WEPC164 First Operation of a Fiber Beam Loss Monitor at the SACLA FEL 2367
 
  • X.-M. Maréchal, T. Itoga
    JASRI/SPring-8, Sayo-gun, Japan
  • Y. Asano
    RIKEN SPring-8 Center, Sayo-cho, Sayo-gun, Hyogo, Japan
 
  A fiber-based Cerenkov beam loss monitor (CBLM) has been developed as a quick and long-range detection tool for radiation safety at the X-ray FEL SACLA (SPring-8 angstrom compact free electron laser) to minimize electron beam losses. Based on tests carried out at the 250 MeV SPring-8 Compact SASE Source facility, large core (400 μm), long (>120 m) multimode fibers were selected and installed in the undulator section of SACLA. We report on the first few months of operation of the CBLM. During the commissioning of the X-FEL, the CBLM has performed effectively, with a detection limit below 10 pC per pulse across the 110 meters of the in-vacuum undulators, and with a position accuracy of less than 2 m. Experimental results are presented along with detailed numerical studies including the geometry of in-vacuum insertion devices, and discussed.  
 
WEPC165 Monte Carlo Simulation of the Total Dose Distribution around the 12 MeV UPC Race-track Microtron and Radiation Shielding Calculations 2370
 
  • C. de la Fuente, M.A. Duch, Yu.A. Kubyshin
    UPC, Barcelona, Spain
  • V.I. Shvedunov
    MSU, Moscow, Russia
 
  The Technical University of Catalonia is building a miniature 12 MeV electron race-track microtron for medical applications. In the paper we study the leakage radiation caused by beam losses inside the accelerator head, as well as the bremstrahlung radiation produced by the primary beam in the commissioning setting. Results of Monte Carlo simulations using the PENELOPE code are presented and two shielding schemes, global and local, are studied. The obtained shielding parameters are compared with estimates based on international recommendations of the radiation safety standards.  
 
WEPC166 Licensing and Safety Issues of the ESS Accelerator 2373
 
  • P.E.T. Jacobsson, M. Brandin, D. Ene, T. Hansson
    ESS, Lund, Sweden
 
  The licensing process for the European Spallation Source (ESS) has started up. The process includes both an application to the Environmental Court in Sweden as well as the application towards the Swedish Radiation Protection Authority (SSM). The applications will be based on an Environmental Impact Assessment EIA) and a Safety Analysis Report (SAR). One important step has been to define which regulations that apply for ESS. ESS has also set up General Safety Objectives (GSO).
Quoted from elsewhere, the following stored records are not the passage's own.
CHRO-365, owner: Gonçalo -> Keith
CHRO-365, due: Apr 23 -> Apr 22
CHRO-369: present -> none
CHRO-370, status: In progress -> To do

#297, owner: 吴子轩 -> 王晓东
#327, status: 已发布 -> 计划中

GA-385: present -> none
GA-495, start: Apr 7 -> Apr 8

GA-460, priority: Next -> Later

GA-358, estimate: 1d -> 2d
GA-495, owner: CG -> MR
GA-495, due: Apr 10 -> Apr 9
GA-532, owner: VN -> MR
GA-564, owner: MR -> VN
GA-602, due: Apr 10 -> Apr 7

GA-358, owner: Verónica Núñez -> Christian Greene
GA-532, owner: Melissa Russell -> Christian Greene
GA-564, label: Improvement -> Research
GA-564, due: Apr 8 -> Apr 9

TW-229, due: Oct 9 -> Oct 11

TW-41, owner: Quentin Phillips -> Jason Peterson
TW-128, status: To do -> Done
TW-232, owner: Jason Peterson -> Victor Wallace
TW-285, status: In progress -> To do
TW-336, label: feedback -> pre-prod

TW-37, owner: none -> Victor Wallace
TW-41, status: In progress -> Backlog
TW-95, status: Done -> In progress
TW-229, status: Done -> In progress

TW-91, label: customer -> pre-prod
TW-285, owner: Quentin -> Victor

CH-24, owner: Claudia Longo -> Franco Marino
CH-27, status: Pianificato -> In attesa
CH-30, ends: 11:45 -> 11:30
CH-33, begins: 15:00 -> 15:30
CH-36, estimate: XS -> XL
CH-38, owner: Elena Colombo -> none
Based on the GSO and the legal requirements, the process design of the whole ESS facility is ongoing. This paper will focus upon the radiation safety issues related to the accelerator. This includes items as radiation shielding, personal protection system and operation emissions. Analyses and calculations, based on a preliminary design and layout of the ESS accelerator, will be presented. Discussion is made on issues like shielding material, shielding design and analysis models.